Right now, the 2016 stories are all about individual presidential candidates -- Hillary and Jeb and Rand and Ted and maybe Martin. But let's just put aside what they're eating for lunch, and try to predict which party is most likely to win the White House next year.
Will the Republicans have a leg up after eight years of a Democrat in the Oval Office, or will the Democrats have an advantage because of an improving economy (assuming it keeps growing in the next 18 months)? The arguments fly back and forth, often backed by historical data and sophisticated-looking charts.
Many news and blog articles from journalists and academics will try to tell you that what’s happened in the past informs us about what will happen in 2016. Their anecdotes, data and charts assume the predictive power of a relationship between past presidential elections and some other piece of information. We’ve had presidents for over 200 years, so history is convincing, right?
Not always. Some skepticism is actually warranted. Presidential elections are not frequent enough, or similar enough, to make very many conclusions based on prior contests.
There have been 57 presidential elections since 1788, but they are not all relevant today. Presidential elections have really only been dominated by the combination of global and domestic issues familiar to us and the Republican and Democratic parties we know since 1945. That leaves us to analyze just 17 presidential elections since World War II, each of which has been unique in many ways and similar to others in additional ways.
This cartoon from xkcd shows how easily you can find something unique about each election.

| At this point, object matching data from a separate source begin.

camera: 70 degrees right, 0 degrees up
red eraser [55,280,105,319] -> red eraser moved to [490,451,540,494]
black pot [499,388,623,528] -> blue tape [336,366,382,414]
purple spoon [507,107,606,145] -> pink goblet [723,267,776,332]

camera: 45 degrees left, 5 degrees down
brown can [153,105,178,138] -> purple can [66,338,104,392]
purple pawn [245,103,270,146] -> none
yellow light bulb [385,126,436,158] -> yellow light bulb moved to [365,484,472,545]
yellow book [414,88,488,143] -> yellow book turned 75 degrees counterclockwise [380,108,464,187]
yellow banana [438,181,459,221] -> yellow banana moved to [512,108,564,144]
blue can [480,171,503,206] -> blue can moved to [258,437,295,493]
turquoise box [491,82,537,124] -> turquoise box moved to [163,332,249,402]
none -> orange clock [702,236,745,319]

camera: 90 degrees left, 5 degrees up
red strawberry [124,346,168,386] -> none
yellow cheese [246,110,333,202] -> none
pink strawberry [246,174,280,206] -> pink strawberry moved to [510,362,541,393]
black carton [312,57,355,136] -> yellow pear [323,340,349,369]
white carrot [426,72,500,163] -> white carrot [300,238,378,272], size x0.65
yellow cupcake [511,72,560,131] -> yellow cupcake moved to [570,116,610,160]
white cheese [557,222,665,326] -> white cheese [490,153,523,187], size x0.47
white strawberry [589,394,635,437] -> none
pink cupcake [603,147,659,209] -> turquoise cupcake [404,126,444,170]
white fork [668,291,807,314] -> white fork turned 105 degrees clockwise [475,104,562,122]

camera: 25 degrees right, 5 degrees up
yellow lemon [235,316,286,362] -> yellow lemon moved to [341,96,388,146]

Every president won in some singular way, but that unique factor may have had nothing to do with his victory. The same premise holds about similarities -- maybe there are similarities among the last 17 elections, but we can’t say with any certainty whether they mattered.
Data are not necessarily helpful under these circumstances. In statistical practice, a set of data with fewer than 30 observations is considered very small. Each presidential election is a single observation, so 17 elections equal ... a very small set of data.
The number of observations matters because traditional statistics focuses on finding “significant” relationships between variables -- meaning that the relationship between two things is not accidental and didn’t happen by chance. It’s much more difficult to confirm that something didn’t happen by chance when you have only 17 observations.
An argument from 2011 over whether the unemployment rate would have any effect on the president's re-election offers a nice illustration of the problem. Over the last 17 elections, the relationship between the incumbent presidential party's margin of victory and the unemployment rate looks like this:
To use those data to predict what an incumbent party’s margin of victory might be in a future election, the analyst needs to draw a single line that basically expresses how the margin of victory has responded to the unemployment rate. But there are so few points, and they are so spread out, that it’s almost impossible to do that.
In the second chart, the red line shows the most likely statistical relationship between the unemployment rate and the incumbent party's margin of victory, but the dotted lines show the range of statistical uncertainty about that red line -- which is, in the context of presidential margins of victory, enormous. Statistically speaking, any one of the blue lines might represent the "true" relationship between unemployment and margin of victory, and they're all over the place.
The lines trending downward would indicate that the incumbent party’s margin of victory decreases with higher unemployment rates. But the lines trending upward indicate the opposite -- that higher unemployment increases the incumbent party's chances of getting re-elected. The latter doesn't seem likely, but it can't be ruled out based on the available data. More data would reduce the range of uncertainty (i.e., bring those dotted lines closer together) and make us more certain of the relationship, but we don’t have more data.
One thing we can be sure of is that over the next year or so, political observers will be declaring how the unemployment situation affects the chances of a Democrat or a Republican winning in November 2016. They'll be trotting out many other factors that they say relate to victory and basing predictions on them, too.
Just remember that there’s usually a whole lot of uncertainty when there are only 17 data points.